Терять действительно было нечего. В жесткости работодателей на самом-то деле была своя логика. Происходило своего рода «стояние на Угре», соревнование в выдержке. И преимущество здесь было не на стороне забастовщиков. Разрастание стачки создавало у ее инициаторов проблемы — не только из-за трудностей координации, из-за невозможности управления человеческой стихией. Забастовка тоже стоит денег. Промышленники и государство несли громадные убытки, но положение каждой рабочей семьи было тяжелее. В первые дни в потребительской лавке Путиловского завода еще выдавали продукты в кредит, но вечно это продолжаться не могло.
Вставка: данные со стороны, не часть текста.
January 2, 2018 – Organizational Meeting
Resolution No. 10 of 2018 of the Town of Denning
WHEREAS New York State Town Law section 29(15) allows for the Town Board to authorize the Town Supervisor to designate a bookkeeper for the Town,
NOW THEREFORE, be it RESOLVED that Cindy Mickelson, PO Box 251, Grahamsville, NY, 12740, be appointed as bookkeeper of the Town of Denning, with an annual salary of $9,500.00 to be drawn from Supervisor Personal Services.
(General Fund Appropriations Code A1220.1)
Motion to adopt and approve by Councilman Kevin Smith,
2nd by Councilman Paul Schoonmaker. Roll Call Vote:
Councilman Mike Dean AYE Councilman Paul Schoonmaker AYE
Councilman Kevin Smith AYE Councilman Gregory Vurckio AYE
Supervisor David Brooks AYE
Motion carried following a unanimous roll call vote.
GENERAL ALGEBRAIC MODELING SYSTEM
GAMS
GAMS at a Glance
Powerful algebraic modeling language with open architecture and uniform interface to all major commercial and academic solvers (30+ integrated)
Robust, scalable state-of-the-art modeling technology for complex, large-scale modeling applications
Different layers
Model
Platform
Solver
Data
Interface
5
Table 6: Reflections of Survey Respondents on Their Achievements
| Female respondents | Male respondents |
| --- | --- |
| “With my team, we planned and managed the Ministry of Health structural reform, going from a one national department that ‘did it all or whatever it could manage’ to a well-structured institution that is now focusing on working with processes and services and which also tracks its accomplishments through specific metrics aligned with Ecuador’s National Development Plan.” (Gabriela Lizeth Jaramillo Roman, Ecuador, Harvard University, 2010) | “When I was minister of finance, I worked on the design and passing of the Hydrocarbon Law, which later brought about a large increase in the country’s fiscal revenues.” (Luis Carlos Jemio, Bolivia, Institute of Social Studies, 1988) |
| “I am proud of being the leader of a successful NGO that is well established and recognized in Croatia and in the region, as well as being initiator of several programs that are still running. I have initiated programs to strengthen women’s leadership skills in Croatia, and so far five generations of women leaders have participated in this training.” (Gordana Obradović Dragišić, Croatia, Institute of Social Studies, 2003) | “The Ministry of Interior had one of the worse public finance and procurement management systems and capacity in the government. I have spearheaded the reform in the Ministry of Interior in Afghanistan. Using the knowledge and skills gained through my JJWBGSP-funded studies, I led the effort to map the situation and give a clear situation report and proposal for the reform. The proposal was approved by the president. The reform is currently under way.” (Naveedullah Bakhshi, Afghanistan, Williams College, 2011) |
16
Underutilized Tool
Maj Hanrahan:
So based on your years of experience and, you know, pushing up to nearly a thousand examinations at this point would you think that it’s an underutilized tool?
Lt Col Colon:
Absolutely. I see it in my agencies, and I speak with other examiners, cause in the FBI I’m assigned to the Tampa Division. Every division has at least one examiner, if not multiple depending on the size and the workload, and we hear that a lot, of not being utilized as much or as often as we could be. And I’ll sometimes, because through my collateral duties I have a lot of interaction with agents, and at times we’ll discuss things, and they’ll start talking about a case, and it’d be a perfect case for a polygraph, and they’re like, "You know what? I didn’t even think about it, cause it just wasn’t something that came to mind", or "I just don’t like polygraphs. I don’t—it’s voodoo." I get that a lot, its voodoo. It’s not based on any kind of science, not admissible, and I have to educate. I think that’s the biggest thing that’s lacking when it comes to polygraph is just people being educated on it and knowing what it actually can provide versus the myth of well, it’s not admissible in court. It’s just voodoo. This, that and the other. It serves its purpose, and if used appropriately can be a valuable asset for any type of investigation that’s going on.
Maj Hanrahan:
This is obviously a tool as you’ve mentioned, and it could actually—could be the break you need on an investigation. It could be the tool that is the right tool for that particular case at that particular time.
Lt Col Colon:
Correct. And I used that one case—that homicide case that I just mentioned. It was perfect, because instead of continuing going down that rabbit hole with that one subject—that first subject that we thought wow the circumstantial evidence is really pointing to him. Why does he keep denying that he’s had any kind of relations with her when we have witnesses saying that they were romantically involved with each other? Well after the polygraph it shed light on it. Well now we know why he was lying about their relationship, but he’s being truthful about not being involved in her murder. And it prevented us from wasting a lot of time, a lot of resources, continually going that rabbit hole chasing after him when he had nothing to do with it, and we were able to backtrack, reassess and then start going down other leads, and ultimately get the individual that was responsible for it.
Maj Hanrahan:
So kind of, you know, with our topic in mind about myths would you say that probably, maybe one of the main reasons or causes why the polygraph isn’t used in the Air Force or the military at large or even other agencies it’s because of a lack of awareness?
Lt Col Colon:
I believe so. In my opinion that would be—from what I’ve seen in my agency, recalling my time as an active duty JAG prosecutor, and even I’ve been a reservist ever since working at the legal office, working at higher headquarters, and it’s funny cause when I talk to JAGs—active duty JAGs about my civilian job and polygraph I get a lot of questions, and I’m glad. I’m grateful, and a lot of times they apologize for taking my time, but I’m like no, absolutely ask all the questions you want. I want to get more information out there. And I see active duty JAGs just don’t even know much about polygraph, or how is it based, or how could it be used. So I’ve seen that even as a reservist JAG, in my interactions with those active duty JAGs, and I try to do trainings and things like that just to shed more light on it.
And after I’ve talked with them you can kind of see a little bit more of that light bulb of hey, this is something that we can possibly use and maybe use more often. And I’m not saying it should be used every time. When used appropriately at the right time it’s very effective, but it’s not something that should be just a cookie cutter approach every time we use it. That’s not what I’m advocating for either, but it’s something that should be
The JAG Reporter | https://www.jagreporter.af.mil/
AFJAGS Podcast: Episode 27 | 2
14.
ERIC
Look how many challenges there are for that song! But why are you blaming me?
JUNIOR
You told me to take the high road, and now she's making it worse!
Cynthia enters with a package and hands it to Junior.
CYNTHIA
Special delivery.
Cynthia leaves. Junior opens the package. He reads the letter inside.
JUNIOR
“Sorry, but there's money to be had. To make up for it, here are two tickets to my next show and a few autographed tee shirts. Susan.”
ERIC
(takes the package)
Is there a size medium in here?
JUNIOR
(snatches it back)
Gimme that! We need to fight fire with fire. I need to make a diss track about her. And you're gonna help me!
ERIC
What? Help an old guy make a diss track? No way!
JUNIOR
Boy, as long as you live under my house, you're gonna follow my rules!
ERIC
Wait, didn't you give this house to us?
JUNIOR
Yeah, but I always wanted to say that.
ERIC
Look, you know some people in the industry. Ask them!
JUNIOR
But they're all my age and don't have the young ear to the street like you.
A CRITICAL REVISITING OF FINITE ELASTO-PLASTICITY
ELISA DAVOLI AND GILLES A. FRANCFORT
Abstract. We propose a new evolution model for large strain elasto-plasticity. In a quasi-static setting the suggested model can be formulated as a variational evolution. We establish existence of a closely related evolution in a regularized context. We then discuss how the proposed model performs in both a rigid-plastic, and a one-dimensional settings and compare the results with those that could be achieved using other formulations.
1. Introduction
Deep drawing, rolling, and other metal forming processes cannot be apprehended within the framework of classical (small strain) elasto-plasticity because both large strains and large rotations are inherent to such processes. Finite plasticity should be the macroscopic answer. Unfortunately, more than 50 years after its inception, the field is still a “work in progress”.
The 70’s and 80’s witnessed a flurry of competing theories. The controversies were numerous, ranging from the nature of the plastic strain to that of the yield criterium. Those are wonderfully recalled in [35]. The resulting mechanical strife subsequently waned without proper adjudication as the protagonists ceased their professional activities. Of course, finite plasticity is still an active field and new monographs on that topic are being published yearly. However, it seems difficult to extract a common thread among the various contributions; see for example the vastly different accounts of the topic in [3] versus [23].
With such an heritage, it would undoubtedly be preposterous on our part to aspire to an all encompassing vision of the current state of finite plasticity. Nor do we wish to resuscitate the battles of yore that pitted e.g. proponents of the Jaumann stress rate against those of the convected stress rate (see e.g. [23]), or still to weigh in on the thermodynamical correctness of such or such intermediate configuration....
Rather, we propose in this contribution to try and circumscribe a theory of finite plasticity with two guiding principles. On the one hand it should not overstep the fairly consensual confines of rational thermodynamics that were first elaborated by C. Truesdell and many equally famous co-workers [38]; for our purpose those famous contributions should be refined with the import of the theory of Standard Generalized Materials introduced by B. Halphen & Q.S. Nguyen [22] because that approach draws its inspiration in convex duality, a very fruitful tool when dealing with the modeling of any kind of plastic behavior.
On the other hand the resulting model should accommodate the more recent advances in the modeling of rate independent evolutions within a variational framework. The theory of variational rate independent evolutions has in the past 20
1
Сберкассы ломились от забастовщиков, спешно снимавших свои сбережения — но таковые были только у квалифицированных мастеровых. «Собрание» лишь 6 января начало выплату пособий семейным забастовщикам — 70 копеек в день. Легко посчитать, что при выплате такой суммы всего лишь одной тысяче рабочих касса профсоюза опустела бы за несколько дней (это если бы даже власти не догадались арестовать банковские счета). А потом стачка схлынула бы сама собой. Началась бы апатия. Несознательное (и бедное) большинство вернулось бы в цеха. Сознательное (и более состоятельное, то есть способное дольше бастовать) меньшинство начало бы где-нибудь на Васильевском острове строить баррикады — вместе со «студентами». Для ликвидации этих баррикад хватило бы нескольких казачьих разъездов (как ни похвалялся Гапон в декабрьском разговоре с Павловым, а в глубине души должен же он был это понимать). Ну а еще через день-другой руководство «Собрания» в полном составе отправилось бы — в лучшем случае — в дальнюю административную ссылку. Так было в 1903 году в Одессе, так было бы в 1905-м в Петербурге.